### Work to be completed
Your response should consist of the records below, repeated exactly.

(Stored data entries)
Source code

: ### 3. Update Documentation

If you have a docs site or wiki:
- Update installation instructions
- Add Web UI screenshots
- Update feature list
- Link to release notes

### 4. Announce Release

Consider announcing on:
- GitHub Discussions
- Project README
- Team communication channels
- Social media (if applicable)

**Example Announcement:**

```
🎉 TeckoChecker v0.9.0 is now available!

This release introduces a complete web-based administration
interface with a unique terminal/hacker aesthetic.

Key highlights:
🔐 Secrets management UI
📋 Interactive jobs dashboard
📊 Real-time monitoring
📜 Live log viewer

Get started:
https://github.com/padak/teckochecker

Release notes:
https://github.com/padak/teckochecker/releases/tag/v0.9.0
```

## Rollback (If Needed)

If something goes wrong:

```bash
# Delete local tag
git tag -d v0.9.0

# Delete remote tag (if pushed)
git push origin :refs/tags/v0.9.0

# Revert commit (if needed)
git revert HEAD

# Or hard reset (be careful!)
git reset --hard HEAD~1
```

### Written answer
Source code

: ### 3. Update Documentation

If you have a docs site or wiki:
- Update installation instructions
- Add Web UI screenshots
- Update feature list
- Link to release notes

### 4. Announce Release

Consider announcing on:
- GitHub Discussions
- Project README
- Team communication channels
- Social media (if applicable)

**Example Announcement:**

```
🎉 TeckoChecker v0.9.0 is now available!

This release introduces a complete web-based administration
interface with a unique terminal/hacker aesthetic.

Key highlights:
🔐 Secrets management UI
📋 Interactive jobs dashboard
📊 Real-time monitoring
📜 Live log viewer

Get started:
https://github.com/padak/teckochecker

Release notes:
https://github.com/padak/teckochecker/releases/tag/v0.9.0
```

## Rollback (If Needed)

If something goes wrong:

```bash
# Delete local tag
git tag -d v0.9.0

# Delete remote tag (if pushed)
git push origin :refs/tags/v0.9.0

# Revert commit (if needed)
git revert HEAD

# Or hard reset (be careful!)
git reset --hard HEAD~1
```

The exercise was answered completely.